The PSA test measures the level of a substance made by the prostate that may be found in an increased amount in the blood of men who have prostate cancer. But while it is one of the more common tests used to detect prostate cancer, it is rarely, if ever, used alone. The U.S. Food and Drug Administration (FDA) has approved the use of the PSA test along with a digital rectal exam, but false positives are the rule rather than the exception. PSA levels may also be high in men who have an infection or inflammation of the prostate or BPH (an enlarged, but noncancerous, prostate), and can also show up in men who have had sexual intercourse prior to taking the test.
Williams said he took a PSA test twice more before finally getting a biopsy, which confirmed his diagnosis of prostate cancer.
“I honestly was not anxious when he told me I had cancer,” he said. “Because I had caught it early, my chances at survival were almost 100 percent.”
There’s nothing rare about prostate cancer, the disease affects roughly 240,000 men in this country each year, making it the most common cancer for males in the U.S. According to the scientists at the National Cancer Institute, more men are surviving longer after diagnosis and treatment because 90-plus percent of all prostate cancers are now diagnosed at a less-advanced stage. There are currently more than 2 million prostate cancer survivors in the U.S.
The key to early detection is that every organ in the body, save the pancreas, is encased in a “capsule.” Every capsule has four layers, and as long as a tumor doesn’t break through the last wall, the chance of the disease metastasizing, or spreading throughout the body, is dramatically reduced.
“I see it as, you do not die of prostate cancer, you die with it,” Williams said. “Of course, if you don’t go and get an annual exam, there is a chance that the cancer will exit the capsule and shut down other parts of your body, and at that point, your prostate is the least of your problems.”
Williams said after looking at his options, he decided to go with a laparoscopic, robotically-assisted procedure.
“They made two punctures on the sides of my stomach and went in through my belly button to get the cancer,” he said. “I stayed overnight in the hospital and was released the next day.
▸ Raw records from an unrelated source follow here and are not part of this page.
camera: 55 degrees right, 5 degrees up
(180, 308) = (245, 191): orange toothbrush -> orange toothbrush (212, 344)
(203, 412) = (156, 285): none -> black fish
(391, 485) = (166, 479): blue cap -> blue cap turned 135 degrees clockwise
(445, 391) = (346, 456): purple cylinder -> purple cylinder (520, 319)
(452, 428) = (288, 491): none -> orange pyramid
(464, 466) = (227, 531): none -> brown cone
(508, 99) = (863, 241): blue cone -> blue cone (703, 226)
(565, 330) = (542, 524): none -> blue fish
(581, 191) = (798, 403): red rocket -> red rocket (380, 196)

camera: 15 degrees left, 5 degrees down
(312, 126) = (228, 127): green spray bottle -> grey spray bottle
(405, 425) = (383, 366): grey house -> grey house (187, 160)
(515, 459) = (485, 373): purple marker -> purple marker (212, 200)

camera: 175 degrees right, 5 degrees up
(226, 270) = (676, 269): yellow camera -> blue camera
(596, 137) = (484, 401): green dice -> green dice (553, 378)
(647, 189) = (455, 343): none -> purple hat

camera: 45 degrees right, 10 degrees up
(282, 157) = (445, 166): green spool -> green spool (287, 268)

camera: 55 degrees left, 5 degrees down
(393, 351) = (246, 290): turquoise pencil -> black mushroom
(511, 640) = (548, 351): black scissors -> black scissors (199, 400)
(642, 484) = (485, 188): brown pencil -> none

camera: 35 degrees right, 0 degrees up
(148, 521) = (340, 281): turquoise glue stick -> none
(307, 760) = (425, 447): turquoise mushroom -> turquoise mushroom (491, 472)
I didn’t have any painkillers and all I really felt was more of a pressure in the area, rather than pain.”
Williams said he chose the nerve-sparing procedure because it allowed him to maintain a normal sexual life after the operation, but if the option hadn’t existed, he would’ve gone with the most aggressive treatment possible.
“I chose what I felt was right for me,” Williams said. “In my role as an advocate, I tell people about all of the treatment options available. The only bad option is not making a decision.”